Das Projekt von Universitätsprofessor Volker Müller-Benedict wurde bisher zwei Jahre lang mit 150 000 Euro gefördert. Nun erhält Müller-Benedict für ein weiteres Jahr nochmals eine Förderung der Deutschen Forschungsgemeinschaft in Höhe von 80 000 Euro.
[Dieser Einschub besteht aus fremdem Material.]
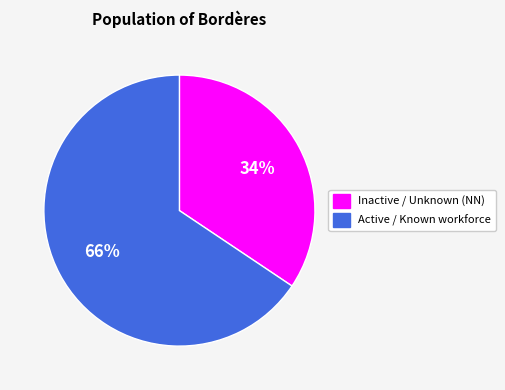

How many segments does this pie chart have?

2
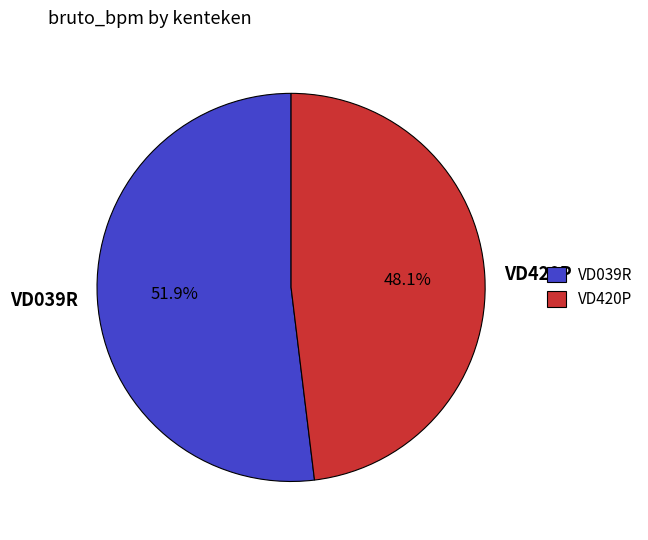

Is there any slice that represents more than half of the pie?

Yes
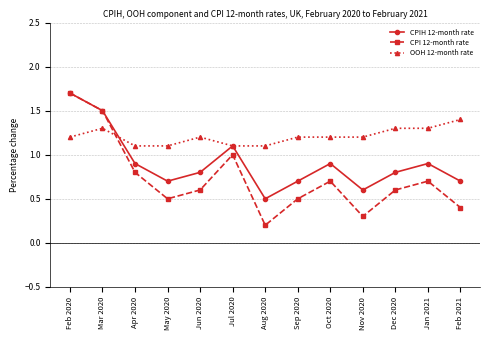

Reading left to right, what are all the values shown in this chart?

CPIH 12-month rate: Feb 2020=1.7	Mar 2020=1.5	Apr 2020=0.9	May 2020=0.7	Jun 2020=0.8	Jul 2020=1.1	Aug 2020=0.5	Sep 2020=0.7	Oct 2020=0.9	Nov 2020=0.6	Dec 2020=0.8	Jan 2021=0.9	Feb 2021=0.7
CPI 12-month rate: Feb 2020=1.7	Mar 2020=1.5	Apr 2020=0.8	May 2020=0.5	Jun 2020=0.6	Jul 2020=1.0	Aug 2020=0.2	Sep 2020=0.5	Oct 2020=0.7	Nov 2020=0.3	Dec 2020=0.6	Jan 2021=0.7	Feb 2021=0.4
OOH 12-month rate: Feb 2020=1.2	Mar 2020=1.3	Apr 2020=1.1	May 2020=1.1	Jun 2020=1.2	Jul 2020=1.1	Aug 2020=1.1	Sep 2020=1.2	Oct 2020=1.2	Nov 2020=1.2	Dec 2020=1.3	Jan 2021=1.3	Feb 2021=1.4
Ziel des Projekts ist die Beschreibung und Erklärung des Wachstums und der fachlichen Differenzierung in der Hochschulausbildung sowie den zugehörigen Prozessen der Spezialisierung im Beruf von Pharmazeuten, Chemikern und diesen Berufen nahe stehenden Ausbildungsbereichen. Der Betrachtungszeitraum reicht dabei von 1890 bis zum Jahr 2000. Das Wachstum und die fachliche Abgrenzung und Ausbildung einzelner Fächer steht oft in einem langen historischen Kontext. Als Beispiel seien die Konkurrenz zwischen Chemikern und Pharmazeuten im Arbeitsgebiet der Lebensmittelchemie und die für akademische Chemiker bis heute fast unumgängliche Dissertation angeführt. Im Projekt soll ermittelt werden, wie sich die fachliche Differenzierung zwischen den Interessen von Staat, Hochschullehrern und Berufsverbänden entwickelte. Als wichtige Einflüsse im Hintergrund werden Überfüllung, Mangel und Breitenwachstum im akademischen Bildungssystem sowie der naturwissenschaftlich-technologische Fortschritt einbezogen.
Die Chemiker und Pharmazeuten stellen exemplarische Fälle dar, so dass Müller-Benedict aus ihrer Untersuchung allgemeine Ergebnisse erwartet: Sowohl im Hinblick auf die Herausbildung neuer akademischer Berufsfelder als auch der Substituierung bestehender, vor allem nicht akademischer Berufsgruppen durch höher Qualifizierte.